Wow! Just finished (having got very little work done today) and am glad to see I wasn't the only one who thought it was hard. I guess the relative obscurity (at least to me) of B and C is understandable given the need to have the necessary something in common with Phi, but as for the rest - the excrutiating slowness with which the necessary PDMs unfolded was surely testament to an evil genius at work. Happy birthday Phi - I hope that was your hardest one ever!
I love the completed grid! Really impressive. Though the combination of blank initial grid and 50-50 clues was a scary proposition, it was worth it. But very frustrating at the start, I cold-solved most clues.
Was confused for a while by 'Repair one involving hard...' as I linked this to 'Cavalryman' just above. Should have seen the correct answer sooner but felt 'spahi' (h in spa + i) to be a justifiable solution!

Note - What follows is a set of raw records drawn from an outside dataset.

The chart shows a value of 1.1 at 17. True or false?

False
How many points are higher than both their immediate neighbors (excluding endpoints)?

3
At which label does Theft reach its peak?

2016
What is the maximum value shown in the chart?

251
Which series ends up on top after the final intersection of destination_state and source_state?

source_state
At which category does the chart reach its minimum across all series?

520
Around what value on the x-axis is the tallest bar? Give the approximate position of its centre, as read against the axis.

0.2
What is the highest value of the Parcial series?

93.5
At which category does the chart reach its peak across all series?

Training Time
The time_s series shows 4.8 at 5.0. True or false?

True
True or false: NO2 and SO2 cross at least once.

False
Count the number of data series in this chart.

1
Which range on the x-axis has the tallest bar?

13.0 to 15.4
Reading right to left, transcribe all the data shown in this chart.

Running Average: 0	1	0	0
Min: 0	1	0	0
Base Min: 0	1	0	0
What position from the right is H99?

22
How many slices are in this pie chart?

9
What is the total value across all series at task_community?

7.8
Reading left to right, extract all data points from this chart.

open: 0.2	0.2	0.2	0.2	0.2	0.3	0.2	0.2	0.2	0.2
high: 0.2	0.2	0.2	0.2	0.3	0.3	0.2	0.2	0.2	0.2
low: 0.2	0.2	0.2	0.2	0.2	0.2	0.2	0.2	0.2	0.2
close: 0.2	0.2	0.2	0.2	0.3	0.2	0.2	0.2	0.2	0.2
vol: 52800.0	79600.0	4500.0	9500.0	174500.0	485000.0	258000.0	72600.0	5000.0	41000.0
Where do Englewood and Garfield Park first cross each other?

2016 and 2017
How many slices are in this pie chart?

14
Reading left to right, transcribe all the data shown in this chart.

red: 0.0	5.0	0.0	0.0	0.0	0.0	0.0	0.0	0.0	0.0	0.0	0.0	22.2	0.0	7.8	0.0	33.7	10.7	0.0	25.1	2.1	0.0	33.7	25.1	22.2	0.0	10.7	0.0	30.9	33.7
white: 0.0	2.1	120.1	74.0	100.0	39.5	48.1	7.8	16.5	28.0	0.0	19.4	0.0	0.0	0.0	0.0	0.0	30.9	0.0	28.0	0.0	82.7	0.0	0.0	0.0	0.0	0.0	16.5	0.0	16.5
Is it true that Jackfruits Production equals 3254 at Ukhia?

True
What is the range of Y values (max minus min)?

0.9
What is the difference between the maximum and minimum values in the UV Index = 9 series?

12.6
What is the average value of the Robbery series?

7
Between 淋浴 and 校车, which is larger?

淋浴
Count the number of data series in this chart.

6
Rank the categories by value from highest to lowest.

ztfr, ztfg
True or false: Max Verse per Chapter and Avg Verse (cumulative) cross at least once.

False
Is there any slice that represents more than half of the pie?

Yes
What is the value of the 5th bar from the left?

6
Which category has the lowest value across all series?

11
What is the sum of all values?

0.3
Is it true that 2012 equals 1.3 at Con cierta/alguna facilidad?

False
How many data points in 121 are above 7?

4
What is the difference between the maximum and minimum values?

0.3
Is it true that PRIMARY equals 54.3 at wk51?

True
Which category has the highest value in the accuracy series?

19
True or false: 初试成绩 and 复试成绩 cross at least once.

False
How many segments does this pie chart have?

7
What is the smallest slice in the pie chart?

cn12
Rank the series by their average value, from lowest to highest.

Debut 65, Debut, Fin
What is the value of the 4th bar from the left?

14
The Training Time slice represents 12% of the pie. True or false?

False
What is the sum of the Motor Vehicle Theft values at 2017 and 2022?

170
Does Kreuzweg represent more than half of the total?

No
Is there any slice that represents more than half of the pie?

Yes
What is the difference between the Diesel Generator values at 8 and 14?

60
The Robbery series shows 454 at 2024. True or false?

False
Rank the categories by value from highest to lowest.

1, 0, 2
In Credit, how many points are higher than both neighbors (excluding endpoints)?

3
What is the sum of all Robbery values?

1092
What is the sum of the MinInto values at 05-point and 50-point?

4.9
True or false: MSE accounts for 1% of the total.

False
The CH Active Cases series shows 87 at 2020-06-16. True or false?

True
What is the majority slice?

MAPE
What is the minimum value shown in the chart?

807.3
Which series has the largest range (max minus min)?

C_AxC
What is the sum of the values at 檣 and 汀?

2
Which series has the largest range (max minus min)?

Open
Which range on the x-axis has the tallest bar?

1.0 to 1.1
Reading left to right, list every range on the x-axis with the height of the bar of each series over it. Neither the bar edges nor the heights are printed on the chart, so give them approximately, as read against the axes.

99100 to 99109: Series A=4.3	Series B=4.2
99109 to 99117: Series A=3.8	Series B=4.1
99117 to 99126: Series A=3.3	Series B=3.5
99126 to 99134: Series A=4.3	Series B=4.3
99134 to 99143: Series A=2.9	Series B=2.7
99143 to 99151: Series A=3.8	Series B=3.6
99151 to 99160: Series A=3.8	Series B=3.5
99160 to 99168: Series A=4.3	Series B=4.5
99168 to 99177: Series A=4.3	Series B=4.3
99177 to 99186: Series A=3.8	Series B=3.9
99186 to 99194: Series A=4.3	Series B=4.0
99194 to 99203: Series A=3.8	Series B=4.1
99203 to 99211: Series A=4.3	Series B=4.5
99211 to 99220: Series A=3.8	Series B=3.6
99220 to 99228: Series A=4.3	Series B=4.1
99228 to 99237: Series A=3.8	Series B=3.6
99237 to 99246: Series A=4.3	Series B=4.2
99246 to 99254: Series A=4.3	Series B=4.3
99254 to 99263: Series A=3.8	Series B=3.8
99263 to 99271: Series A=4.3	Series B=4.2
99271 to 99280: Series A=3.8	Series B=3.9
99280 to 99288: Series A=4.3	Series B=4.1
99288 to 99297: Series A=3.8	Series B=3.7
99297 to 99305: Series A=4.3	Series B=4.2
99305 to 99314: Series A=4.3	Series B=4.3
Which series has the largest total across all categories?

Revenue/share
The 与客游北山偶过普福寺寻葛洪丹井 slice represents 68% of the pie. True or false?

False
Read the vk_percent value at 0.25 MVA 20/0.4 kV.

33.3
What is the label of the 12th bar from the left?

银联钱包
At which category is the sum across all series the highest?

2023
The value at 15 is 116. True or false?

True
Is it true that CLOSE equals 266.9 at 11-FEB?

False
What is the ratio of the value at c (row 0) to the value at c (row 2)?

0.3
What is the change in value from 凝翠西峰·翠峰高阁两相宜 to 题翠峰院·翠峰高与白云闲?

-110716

Was confused for a while by 'Repair one involving hard...' as I linked this to 'Cavalryman' just above. Should have seen the correct answer sooner but felt 'spahi' (h in spa + i) to be a justifiable solution!
Well I have certainly surprised myself by finishing that. I only managed 13 answers before I decided to start filling in the grid, and my hunch was basically correct, so lots of answers fitted into place. Although it was very hard, and always looked like being so, I seemed to make continuous, if slow, progress. There is still one aspect of the layout which I don't feel I fully understand, so I shall keep reflecting.
Took this one very slowly. Toughest Phi I've done. Got stuck with quite a lot of the wordplay - for some reason the egg container definition took ages for the penny to drop. The instruction about the barring, italicised and all, makes me wonder about the final solution. My guess is that one is expected to bar along the edges of the blank sections but I can't decide whether to add further barring in one of the corners to continue the theme. Or am I being too complicated?
Cruncher, I believe you are being too complicated. Simple bars that separate clued words form a normal pattern in reflective symmetry. One does not normally put bars on the perimeter of a grid so I can see no reason why one would here (even round blank spaces). I see it as simply a different shaped grid. We were given the option of shading the blank spaces. Do that in black and you have solved your problem. Of course I might be seriously wrong.
Robinruth - thanks for that. Blacking out the empty squares certainly sorts the problem. Arguably if you don't bar the end of an entry where it meets an empty square then it could be regarded as continuing across the gap into the next letter. For those of us fondly imagine we might still be sitting on an unbroken run, such minutiae assume huge proportions!
I fear that puzzles such as this expose my limitations as a cruciverbalist - if there's one thing I'm poor at, it's cold solving and this is the 5th(?) carte blanche this year (and I for one am starting to find that just a bit tedious!) I'll probably end up giving up on this one because I have better things to do with my time, sadly. Kudos to those who've finished it.
Deviant, I'm not good at cold solving either, which is why I decided to start assembling my jigsaw of answers earlier than perhaps I should. I had a set of 3 answers which could possibly link together, and these, together withthe symmetry and the fact that "clue swapping" answers must lie in separate parts of the grid, allowed me to add all my other answers almost immediately. I then had a basic grid structure which helped with another batch of clues straight away. Perhaps I was lucky, but it was quick to try.